• Written exercise a
Rewrite the data items from the line with "common name: Bean goose" to the line with "genus: Aelia", replacing "phylum" with "division" and keeping everything else the same. Give only those lines.

• Source extract
** START **
Saturday 15 June 2013

BLACK SOCIAL HISTORY : AFRICAN AMERICAN ROBERT NATHANIEL DETT A COMPOSER IN THE UNITED STATES AND CANADA : GOES INTO THE " HALL OF BLACK GENIUS "



























                     BLACK            SOCIAL            HISTORY                                                                                                                                                                 Robert Nathaniel Dett  October 11, 1882 – October 2, 1943 , often known as R. Nathaniel Dett, was a composer in the United States and Canada. During his lifetime he was one of the most successful black composers, known for his use of folk songs and spirituals for choral and piano compositions in the romantic style.
He was among the first Black composers during the early years of the American Society of Composers, Authors and Publishers. His works often appeared among the programs of Will Marion Cook's New York Syncopated Orchestra. Dett himself performed at Carnegie Hall and at the Boston Symphony Hall as a pianist and choir director.
** END **
• Written exercise b
Reproduce the passage of the piece on R. Nathaniel Dett from "BLACK            SOCIAL" to "the romantic style.", word for word.

Data items
** START **
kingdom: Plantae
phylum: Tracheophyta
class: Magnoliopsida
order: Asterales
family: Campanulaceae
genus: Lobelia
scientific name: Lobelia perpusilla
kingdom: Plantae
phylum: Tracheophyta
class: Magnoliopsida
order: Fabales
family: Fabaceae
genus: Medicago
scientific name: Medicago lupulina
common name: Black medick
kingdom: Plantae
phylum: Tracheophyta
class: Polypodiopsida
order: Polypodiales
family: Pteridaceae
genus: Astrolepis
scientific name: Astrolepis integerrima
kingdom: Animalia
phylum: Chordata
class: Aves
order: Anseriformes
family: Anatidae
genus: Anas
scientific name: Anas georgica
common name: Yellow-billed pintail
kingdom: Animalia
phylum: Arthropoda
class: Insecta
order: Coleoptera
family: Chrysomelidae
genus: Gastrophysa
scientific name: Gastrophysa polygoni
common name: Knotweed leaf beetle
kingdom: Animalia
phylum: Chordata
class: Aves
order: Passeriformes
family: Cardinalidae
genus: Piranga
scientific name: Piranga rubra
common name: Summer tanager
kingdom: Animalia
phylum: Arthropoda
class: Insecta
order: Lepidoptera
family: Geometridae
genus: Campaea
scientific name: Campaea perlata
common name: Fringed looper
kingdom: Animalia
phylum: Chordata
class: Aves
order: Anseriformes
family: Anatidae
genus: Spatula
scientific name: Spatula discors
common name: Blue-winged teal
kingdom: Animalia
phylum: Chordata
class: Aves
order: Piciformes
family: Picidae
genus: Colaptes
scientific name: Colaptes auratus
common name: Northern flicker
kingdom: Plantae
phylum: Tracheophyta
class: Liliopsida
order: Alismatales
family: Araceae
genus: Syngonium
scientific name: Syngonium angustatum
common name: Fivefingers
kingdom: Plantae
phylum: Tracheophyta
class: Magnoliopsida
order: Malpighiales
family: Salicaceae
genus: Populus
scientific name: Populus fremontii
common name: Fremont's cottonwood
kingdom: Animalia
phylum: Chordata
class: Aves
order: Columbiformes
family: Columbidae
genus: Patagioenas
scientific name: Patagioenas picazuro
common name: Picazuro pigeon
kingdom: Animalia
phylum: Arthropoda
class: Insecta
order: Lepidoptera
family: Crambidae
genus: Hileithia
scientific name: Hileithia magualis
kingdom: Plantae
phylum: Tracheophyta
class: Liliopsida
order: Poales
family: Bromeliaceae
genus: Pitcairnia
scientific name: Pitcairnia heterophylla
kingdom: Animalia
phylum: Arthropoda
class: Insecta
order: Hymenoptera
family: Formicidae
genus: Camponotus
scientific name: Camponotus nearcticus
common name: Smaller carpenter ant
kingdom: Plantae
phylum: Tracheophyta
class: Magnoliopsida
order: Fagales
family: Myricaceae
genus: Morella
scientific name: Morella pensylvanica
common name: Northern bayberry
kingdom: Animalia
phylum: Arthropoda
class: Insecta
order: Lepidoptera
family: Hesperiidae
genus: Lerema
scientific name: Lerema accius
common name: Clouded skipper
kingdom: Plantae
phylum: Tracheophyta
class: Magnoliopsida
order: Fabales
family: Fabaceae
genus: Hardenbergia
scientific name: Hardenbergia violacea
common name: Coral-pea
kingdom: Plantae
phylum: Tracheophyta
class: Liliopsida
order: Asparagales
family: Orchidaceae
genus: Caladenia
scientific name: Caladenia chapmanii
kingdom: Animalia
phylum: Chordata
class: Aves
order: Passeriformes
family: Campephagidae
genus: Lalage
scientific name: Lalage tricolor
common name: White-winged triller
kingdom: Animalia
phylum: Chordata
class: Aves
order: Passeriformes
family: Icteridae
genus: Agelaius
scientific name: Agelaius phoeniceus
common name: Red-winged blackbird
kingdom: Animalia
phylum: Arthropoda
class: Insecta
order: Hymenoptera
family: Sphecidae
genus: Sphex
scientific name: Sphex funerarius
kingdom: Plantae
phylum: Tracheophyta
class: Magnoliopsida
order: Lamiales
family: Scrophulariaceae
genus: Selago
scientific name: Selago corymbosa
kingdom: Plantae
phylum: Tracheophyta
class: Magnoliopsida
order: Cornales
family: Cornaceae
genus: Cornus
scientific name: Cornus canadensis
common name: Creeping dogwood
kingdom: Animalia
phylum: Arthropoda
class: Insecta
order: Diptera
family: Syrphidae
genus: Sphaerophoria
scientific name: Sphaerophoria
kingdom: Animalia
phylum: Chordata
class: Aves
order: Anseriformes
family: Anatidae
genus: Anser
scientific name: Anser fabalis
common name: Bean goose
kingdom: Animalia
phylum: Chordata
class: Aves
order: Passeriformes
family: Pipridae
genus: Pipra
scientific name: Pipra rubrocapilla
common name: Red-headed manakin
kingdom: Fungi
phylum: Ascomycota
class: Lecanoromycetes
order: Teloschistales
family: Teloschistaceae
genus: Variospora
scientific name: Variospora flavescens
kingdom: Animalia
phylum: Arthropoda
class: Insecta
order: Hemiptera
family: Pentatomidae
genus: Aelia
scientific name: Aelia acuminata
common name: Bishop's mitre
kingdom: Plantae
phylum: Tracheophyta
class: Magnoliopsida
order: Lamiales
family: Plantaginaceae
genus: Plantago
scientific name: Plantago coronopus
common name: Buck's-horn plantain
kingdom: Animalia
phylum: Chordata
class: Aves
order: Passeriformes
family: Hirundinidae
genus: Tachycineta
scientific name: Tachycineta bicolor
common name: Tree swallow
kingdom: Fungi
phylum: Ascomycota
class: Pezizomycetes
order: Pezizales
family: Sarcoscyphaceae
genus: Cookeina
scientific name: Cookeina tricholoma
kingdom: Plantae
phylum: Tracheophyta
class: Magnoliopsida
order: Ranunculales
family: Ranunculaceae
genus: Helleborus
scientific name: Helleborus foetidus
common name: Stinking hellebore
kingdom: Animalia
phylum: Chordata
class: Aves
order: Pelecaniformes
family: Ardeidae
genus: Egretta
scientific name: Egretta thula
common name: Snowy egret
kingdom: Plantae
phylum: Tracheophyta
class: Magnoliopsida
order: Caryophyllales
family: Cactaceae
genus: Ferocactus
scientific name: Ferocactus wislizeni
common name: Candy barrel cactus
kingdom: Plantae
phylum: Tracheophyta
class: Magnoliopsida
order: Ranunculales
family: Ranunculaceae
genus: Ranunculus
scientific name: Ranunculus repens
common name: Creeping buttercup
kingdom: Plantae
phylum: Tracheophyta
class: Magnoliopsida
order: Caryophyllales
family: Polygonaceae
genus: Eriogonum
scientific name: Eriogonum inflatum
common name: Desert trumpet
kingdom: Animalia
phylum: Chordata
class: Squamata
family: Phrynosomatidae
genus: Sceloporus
** END **
• Task output a
common name: Bean goose
kingdom: Animalia
division: Chordata
class: Aves
order: Passeriformes
family: Pipridae
genus: Pipra
scientific name: Pipra rubrocapilla
common name: Red-headed manakin
kingdom: Fungi
division: Ascomycota
class: Lecanoromycetes
order: Teloschistales
family: Teloschistaceae
genus: Variospora
scientific name: Variospora flavescens
kingdom: Animalia
division: Arthropoda
class: Insecta
order: Hemiptera
family: Pentatomidae
genus: Aelia

• Task output b
BLACK            SOCIAL            HISTORY                                                                                                                                                                 Robert Nathaniel Dett  October 11, 1882 – October 2, 1943 , often known as R. Nathaniel Dett, was a composer in the United States and Canada. During his lifetime he was one of the most successful black composers, known for his use of folk songs and spirituals for choral and piano compositions in the romantic style.